> _Dataset_
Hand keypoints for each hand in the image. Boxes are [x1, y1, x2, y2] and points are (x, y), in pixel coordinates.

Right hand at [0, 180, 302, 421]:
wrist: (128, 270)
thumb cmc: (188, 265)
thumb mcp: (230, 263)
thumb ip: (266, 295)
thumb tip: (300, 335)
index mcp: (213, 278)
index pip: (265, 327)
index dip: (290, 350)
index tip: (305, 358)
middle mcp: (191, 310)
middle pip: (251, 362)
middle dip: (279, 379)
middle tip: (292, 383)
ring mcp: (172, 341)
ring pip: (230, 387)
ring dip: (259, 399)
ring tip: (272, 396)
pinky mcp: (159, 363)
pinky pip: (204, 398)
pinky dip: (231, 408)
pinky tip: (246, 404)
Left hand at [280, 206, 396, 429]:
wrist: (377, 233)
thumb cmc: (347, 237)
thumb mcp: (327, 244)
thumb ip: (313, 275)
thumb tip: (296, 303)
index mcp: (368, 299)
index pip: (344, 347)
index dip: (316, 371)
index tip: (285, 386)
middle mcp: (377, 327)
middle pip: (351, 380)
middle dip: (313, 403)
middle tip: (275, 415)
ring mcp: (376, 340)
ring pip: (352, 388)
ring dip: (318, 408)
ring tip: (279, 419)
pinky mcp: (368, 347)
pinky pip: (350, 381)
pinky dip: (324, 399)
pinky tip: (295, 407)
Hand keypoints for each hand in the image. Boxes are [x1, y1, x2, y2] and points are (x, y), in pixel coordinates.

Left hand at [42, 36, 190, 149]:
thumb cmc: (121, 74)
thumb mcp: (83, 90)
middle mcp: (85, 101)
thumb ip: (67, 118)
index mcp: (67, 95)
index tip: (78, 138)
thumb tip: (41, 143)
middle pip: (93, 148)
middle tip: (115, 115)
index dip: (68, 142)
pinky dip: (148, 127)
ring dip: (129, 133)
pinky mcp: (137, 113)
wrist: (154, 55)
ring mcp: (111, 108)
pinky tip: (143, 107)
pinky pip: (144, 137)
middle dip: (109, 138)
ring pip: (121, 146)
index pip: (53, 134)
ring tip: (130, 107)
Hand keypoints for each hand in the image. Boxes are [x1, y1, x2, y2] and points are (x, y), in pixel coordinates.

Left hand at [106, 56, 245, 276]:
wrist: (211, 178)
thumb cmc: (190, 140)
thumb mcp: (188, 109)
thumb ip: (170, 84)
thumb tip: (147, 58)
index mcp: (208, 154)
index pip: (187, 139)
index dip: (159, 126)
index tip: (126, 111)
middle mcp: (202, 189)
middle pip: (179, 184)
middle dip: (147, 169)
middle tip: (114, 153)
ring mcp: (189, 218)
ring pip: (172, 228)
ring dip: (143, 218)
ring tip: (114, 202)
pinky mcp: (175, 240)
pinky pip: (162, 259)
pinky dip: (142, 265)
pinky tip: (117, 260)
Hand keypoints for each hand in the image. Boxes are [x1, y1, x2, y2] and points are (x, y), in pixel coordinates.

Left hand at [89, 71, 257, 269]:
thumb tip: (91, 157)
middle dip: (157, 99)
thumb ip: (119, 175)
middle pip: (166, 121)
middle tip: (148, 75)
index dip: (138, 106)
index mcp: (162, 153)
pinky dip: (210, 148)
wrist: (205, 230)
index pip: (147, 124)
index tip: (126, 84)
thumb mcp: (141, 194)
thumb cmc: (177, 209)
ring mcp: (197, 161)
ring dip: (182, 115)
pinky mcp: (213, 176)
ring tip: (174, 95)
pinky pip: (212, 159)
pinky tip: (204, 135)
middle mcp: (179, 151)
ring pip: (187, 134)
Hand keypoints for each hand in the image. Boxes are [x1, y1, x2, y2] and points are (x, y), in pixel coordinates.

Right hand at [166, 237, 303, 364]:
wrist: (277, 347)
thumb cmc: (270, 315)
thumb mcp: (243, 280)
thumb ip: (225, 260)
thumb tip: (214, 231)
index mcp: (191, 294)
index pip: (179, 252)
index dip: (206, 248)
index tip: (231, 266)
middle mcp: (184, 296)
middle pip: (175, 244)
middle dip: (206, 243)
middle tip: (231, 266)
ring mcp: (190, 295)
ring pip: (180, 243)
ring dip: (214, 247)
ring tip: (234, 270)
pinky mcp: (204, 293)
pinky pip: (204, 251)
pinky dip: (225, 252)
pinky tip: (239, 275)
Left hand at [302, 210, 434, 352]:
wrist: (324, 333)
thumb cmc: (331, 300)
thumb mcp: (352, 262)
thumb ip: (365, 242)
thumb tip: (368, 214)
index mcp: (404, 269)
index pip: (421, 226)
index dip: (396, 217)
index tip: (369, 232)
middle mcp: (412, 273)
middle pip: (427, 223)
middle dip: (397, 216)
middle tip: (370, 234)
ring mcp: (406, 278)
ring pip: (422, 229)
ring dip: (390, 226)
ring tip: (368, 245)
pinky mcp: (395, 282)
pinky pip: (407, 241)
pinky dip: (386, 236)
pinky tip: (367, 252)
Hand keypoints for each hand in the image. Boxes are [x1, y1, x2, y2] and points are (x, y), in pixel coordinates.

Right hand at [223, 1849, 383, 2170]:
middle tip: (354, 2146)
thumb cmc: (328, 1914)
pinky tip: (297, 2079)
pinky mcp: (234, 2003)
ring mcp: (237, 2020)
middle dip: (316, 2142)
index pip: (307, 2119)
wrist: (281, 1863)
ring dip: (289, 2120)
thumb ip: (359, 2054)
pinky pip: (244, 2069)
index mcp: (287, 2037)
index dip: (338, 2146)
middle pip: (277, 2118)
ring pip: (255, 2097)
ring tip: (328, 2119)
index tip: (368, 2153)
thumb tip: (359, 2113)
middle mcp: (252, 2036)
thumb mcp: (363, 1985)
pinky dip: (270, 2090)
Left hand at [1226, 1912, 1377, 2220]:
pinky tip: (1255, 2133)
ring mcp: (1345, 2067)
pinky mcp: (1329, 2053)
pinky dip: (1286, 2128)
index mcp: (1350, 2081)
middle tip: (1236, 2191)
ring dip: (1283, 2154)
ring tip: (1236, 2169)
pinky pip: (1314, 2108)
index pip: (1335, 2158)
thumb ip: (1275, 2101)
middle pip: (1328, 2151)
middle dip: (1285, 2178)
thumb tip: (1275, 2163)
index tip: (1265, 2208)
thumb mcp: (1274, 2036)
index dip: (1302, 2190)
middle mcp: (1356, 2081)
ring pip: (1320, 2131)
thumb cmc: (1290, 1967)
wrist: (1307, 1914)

> _Activity_
Reproduce each line of the entries in which the word "Right" is found.

> _Worked solution_
Right hand at [0, 180, 302, 421]:
Right hand at [166, 237, 303, 364]:
Right hand at [223, 1849, 383, 2170]:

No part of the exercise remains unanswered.